### DATA SUPPLIED

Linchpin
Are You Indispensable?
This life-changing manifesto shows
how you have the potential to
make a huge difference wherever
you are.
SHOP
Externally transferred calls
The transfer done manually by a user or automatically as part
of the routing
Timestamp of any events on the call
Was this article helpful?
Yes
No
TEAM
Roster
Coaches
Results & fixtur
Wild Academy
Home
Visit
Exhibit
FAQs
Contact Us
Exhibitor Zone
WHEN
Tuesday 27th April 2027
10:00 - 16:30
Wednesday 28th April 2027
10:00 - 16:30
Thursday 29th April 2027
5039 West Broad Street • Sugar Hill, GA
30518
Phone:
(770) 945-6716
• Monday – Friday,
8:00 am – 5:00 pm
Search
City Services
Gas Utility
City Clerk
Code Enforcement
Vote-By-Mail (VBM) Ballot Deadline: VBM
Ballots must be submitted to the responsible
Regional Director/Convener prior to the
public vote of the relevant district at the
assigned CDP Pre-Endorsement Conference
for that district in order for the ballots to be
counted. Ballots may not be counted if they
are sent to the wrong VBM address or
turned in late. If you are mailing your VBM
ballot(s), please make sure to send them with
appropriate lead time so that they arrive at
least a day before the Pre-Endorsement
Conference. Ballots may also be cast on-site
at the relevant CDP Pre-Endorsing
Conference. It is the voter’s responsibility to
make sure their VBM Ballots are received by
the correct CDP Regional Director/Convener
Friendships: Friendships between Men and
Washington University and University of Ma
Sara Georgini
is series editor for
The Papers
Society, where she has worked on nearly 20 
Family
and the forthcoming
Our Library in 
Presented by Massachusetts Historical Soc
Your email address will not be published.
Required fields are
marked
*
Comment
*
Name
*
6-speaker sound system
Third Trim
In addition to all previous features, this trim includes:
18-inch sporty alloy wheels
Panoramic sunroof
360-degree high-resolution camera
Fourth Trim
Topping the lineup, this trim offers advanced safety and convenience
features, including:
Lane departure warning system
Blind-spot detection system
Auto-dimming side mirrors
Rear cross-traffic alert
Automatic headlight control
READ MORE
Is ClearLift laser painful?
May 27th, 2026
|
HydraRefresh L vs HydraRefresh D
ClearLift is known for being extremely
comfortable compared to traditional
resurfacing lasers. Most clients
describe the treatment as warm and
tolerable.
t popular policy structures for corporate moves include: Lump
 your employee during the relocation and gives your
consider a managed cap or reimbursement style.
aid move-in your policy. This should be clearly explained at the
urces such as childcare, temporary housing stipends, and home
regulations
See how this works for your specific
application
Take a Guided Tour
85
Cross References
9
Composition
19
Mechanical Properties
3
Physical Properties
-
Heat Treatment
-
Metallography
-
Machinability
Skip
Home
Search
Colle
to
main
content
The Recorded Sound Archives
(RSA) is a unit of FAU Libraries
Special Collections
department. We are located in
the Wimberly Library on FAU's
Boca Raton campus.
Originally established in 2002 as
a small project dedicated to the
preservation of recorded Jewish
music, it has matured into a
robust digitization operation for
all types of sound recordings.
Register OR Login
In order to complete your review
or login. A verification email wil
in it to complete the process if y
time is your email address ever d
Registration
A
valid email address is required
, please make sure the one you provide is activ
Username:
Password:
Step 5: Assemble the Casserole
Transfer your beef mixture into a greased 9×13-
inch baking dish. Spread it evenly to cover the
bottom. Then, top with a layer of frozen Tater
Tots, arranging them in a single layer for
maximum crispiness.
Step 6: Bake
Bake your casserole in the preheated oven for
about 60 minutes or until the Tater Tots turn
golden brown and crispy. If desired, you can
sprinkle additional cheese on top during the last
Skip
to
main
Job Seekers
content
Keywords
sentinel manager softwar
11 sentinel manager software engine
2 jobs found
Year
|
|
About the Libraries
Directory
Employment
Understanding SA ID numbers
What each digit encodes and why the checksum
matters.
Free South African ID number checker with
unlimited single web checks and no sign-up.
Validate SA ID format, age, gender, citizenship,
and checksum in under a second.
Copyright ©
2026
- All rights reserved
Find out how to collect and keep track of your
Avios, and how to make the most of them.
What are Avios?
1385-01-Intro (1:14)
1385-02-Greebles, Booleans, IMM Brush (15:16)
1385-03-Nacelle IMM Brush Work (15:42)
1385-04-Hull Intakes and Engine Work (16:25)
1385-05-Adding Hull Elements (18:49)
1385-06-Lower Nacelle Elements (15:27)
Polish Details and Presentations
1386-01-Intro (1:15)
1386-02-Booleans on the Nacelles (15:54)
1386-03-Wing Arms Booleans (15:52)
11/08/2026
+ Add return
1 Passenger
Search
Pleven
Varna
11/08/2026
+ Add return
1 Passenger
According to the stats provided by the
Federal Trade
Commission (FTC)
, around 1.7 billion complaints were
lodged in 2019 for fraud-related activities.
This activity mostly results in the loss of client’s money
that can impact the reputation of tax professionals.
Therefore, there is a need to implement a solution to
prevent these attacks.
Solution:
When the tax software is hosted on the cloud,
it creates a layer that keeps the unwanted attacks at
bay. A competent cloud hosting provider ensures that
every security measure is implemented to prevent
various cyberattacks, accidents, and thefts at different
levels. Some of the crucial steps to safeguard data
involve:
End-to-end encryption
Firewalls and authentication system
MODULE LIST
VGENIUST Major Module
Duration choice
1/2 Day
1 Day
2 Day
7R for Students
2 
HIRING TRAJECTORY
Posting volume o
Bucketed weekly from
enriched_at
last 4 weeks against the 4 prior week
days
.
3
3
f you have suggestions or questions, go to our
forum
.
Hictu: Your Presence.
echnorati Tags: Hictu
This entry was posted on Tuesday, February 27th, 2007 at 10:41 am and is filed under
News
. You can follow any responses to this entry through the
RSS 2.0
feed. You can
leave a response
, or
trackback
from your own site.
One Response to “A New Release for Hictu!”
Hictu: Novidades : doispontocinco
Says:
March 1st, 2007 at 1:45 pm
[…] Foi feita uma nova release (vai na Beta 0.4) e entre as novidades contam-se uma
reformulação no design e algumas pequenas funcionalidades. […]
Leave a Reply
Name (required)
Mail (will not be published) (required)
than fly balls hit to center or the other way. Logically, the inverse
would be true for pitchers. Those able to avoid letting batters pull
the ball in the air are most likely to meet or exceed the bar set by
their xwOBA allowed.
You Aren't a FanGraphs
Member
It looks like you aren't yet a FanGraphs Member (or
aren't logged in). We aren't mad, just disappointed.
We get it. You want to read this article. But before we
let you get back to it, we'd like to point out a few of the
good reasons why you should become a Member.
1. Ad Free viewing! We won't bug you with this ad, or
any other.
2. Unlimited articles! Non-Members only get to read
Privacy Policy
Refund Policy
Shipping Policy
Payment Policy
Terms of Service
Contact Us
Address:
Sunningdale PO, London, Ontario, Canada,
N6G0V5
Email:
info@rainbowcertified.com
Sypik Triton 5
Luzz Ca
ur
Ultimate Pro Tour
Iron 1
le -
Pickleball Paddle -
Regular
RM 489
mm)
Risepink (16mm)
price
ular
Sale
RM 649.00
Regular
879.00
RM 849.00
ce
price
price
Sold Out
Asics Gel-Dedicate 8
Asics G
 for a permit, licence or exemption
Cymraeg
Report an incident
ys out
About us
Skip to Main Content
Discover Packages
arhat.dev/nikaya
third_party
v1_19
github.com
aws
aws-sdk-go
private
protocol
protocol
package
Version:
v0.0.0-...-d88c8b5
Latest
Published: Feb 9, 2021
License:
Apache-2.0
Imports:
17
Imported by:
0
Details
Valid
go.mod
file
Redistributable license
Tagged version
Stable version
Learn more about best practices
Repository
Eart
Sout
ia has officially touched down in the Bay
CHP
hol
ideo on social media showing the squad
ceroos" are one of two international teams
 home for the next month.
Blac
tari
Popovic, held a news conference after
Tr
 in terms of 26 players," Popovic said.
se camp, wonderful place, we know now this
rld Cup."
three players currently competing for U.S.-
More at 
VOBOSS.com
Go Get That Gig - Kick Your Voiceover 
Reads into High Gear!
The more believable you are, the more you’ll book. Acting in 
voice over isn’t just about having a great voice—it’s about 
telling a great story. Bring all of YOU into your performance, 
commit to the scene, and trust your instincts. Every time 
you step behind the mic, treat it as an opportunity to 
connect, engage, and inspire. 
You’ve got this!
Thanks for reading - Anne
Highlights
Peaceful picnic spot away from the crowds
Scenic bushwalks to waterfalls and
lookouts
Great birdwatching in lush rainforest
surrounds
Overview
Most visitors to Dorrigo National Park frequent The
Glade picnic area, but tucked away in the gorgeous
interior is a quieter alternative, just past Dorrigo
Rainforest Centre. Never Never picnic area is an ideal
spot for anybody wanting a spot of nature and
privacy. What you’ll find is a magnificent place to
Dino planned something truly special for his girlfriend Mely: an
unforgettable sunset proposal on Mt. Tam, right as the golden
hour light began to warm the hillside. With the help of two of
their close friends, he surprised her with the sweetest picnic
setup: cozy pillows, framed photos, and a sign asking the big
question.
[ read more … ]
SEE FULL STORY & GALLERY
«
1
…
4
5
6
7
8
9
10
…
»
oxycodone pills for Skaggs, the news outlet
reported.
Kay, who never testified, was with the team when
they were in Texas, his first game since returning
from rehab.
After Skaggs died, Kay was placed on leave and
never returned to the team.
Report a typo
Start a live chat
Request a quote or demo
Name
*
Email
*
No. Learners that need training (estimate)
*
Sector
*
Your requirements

######

> _WHAT TO DO_
Beginning with the very first line of the material above, give each line again exactly, ending with the line that contains "at the relevant CDP Pre-Endorsing".

> _EXERCISE RESULT_
Linchpin
Are You Indispensable?
This life-changing manifesto shows
how you have the potential to
make a huge difference wherever
you are.
SHOP
Externally transferred calls
The transfer done manually by a user or automatically as part
of the routing
Timestamp of any events on the call
Was this article helpful?
Yes
No
TEAM
Roster
Coaches
Results & fixtur
Wild Academy
Home
Visit
Exhibit
FAQs
Contact Us
Exhibitor Zone
WHEN
Tuesday 27th April 2027
10:00 - 16:30
Wednesday 28th April 2027
10:00 - 16:30
Thursday 29th April 2027
5039 West Broad Street • Sugar Hill, GA
30518
Phone:
(770) 945-6716
• Monday – Friday,
8:00 am – 5:00 pm
Search
City Services
Gas Utility
City Clerk
Code Enforcement
Vote-By-Mail (VBM) Ballot Deadline: VBM
Ballots must be submitted to the responsible
Regional Director/Convener prior to the
public vote of the relevant district at the
assigned CDP Pre-Endorsement Conference
for that district in order for the ballots to be
counted. Ballots may not be counted if they
are sent to the wrong VBM address or
turned in late. If you are mailing your VBM
ballot(s), please make sure to send them with
appropriate lead time so that they arrive at
least a day before the Pre-Endorsement
Conference. Ballots may also be cast on-site
at the relevant CDP Pre-Endorsing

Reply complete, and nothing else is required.